▶ [TASK TO COMPLETE]: For the records below, report how many lines include the word "panel". Only the number should appear.

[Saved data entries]
= Beginning of Section =

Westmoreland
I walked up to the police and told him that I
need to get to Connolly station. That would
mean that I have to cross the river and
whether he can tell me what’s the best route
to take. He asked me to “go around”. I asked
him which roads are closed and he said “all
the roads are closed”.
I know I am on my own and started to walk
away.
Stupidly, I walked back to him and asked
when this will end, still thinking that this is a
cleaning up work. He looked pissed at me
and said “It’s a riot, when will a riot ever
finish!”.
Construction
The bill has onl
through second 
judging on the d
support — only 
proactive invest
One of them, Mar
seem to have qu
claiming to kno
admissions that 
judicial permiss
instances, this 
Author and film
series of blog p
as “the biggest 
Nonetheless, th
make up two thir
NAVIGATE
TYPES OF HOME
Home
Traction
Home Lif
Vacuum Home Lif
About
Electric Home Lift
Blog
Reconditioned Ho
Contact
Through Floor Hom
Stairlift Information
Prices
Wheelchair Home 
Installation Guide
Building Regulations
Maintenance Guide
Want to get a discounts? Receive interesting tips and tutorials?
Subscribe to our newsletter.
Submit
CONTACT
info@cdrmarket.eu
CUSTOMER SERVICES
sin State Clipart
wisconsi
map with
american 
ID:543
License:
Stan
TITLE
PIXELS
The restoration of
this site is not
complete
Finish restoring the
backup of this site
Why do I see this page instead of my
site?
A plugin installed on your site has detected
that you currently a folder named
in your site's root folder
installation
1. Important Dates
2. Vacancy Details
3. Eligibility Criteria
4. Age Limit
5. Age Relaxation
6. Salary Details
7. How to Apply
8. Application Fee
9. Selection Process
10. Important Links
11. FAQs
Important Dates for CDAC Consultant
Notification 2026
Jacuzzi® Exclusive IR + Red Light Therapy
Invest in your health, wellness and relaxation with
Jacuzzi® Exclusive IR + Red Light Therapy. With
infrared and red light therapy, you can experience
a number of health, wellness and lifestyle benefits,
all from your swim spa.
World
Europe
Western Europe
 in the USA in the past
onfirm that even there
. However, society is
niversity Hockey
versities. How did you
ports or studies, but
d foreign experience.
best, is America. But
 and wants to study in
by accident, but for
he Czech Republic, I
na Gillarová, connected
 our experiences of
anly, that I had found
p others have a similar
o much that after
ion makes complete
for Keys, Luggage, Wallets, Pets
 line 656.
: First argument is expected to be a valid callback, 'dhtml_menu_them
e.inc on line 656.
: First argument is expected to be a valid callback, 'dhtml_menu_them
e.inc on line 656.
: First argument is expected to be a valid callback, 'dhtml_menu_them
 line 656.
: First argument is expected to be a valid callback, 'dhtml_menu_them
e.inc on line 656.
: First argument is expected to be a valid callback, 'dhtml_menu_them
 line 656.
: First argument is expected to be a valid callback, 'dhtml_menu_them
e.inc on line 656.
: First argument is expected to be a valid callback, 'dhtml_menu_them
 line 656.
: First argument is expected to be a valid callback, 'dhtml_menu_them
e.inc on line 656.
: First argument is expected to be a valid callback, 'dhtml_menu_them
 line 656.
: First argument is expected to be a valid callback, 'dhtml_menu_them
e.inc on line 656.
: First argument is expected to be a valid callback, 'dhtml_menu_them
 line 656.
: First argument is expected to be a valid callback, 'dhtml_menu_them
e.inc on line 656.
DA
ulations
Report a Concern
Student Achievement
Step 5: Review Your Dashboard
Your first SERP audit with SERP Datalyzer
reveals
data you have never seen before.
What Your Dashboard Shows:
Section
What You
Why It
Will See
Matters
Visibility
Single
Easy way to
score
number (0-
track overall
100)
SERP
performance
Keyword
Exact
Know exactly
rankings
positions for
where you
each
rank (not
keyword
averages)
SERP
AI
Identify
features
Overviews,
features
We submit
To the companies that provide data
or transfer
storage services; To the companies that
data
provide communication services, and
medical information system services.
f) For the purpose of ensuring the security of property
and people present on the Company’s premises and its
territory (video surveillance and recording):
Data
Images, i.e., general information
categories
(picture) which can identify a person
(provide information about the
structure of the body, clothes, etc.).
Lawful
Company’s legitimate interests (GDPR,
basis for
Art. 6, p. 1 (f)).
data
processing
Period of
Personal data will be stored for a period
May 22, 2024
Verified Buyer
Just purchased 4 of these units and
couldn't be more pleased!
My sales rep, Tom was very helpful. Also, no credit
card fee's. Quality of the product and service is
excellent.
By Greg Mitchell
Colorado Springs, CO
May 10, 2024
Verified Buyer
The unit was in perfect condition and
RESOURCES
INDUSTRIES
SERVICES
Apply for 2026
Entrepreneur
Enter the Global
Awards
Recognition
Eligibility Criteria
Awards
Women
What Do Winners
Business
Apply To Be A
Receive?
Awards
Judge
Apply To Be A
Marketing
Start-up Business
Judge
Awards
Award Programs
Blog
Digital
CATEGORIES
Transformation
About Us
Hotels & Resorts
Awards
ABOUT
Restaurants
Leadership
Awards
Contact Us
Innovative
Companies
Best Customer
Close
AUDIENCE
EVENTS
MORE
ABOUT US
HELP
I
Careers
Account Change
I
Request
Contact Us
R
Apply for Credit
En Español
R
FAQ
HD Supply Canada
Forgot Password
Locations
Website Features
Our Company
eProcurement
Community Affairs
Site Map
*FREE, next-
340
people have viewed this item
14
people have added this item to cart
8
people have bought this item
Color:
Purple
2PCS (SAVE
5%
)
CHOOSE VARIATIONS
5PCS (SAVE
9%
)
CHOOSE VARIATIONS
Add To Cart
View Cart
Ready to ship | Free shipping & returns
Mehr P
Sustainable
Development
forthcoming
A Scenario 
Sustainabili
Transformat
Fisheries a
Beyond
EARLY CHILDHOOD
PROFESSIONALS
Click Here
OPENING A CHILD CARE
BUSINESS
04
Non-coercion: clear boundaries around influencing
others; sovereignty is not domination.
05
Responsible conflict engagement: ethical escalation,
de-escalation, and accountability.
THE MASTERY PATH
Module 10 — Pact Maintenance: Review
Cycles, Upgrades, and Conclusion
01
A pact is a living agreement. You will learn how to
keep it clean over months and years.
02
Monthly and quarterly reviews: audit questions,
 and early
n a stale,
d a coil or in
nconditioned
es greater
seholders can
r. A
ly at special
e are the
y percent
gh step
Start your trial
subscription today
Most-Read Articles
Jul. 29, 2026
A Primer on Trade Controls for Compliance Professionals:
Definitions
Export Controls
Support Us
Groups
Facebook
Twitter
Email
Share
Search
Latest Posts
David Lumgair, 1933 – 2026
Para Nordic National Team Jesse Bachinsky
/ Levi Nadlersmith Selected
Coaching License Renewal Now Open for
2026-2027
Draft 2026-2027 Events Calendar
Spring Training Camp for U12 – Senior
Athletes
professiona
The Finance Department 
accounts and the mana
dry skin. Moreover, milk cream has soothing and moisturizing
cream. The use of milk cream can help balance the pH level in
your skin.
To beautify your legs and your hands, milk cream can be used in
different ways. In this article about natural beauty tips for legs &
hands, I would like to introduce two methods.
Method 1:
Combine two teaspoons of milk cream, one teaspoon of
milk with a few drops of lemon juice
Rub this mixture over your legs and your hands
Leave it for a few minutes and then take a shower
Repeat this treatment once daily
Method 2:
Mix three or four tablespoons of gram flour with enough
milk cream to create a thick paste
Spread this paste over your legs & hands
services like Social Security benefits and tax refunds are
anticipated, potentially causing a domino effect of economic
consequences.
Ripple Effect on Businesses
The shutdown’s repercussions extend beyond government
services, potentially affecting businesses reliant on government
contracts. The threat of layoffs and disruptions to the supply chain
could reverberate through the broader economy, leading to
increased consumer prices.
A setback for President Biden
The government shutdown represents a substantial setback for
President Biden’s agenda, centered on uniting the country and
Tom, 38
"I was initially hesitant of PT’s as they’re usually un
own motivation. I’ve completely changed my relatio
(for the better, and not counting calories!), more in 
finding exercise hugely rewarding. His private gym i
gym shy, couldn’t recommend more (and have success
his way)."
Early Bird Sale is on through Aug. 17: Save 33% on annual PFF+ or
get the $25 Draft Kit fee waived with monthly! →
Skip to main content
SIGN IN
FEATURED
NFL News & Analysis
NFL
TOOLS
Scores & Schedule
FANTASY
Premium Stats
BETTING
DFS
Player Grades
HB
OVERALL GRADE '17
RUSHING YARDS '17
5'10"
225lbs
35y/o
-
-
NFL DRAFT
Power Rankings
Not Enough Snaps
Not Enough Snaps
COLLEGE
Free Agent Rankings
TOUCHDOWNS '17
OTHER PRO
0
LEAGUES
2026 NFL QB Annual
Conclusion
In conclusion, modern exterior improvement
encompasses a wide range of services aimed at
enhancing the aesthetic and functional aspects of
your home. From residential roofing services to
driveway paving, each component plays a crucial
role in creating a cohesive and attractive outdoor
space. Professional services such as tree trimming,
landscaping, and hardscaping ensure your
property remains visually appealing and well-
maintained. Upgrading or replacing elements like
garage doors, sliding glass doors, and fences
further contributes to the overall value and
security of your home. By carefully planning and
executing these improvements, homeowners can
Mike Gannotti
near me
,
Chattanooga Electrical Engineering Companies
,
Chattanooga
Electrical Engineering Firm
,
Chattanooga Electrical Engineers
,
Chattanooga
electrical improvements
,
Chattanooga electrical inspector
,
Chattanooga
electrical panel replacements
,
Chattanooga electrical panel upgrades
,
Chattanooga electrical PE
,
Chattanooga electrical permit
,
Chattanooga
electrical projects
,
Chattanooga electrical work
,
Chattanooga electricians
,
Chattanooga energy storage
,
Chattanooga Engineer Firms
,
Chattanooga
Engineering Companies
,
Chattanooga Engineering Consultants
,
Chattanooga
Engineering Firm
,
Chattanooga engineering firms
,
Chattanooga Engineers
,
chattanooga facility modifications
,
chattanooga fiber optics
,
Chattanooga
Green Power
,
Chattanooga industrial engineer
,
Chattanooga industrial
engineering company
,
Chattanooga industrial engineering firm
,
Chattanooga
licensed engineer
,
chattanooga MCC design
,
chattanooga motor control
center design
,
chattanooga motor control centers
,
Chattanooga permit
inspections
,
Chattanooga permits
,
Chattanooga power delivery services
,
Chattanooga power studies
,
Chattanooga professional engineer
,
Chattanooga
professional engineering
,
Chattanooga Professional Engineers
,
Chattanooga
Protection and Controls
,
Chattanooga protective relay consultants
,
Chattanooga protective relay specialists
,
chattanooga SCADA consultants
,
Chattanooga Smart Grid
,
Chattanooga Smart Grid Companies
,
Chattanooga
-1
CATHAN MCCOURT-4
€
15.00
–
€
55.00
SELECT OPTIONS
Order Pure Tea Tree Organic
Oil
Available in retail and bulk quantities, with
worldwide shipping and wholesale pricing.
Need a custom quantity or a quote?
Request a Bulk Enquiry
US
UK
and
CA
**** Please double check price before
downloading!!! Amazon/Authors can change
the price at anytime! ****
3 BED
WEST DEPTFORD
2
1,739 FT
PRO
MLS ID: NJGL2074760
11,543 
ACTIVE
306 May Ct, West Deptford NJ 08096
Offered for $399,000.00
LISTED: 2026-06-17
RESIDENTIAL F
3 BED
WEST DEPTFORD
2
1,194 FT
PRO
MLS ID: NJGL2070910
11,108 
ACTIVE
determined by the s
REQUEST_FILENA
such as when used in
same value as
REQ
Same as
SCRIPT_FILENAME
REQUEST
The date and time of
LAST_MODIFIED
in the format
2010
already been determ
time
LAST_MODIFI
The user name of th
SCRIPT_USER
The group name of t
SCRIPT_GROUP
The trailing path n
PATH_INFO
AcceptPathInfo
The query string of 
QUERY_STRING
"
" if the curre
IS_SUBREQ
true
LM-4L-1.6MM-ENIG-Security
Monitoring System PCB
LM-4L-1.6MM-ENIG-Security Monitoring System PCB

= End of Section =

▶ [EXERCISE SOLUTION]: 2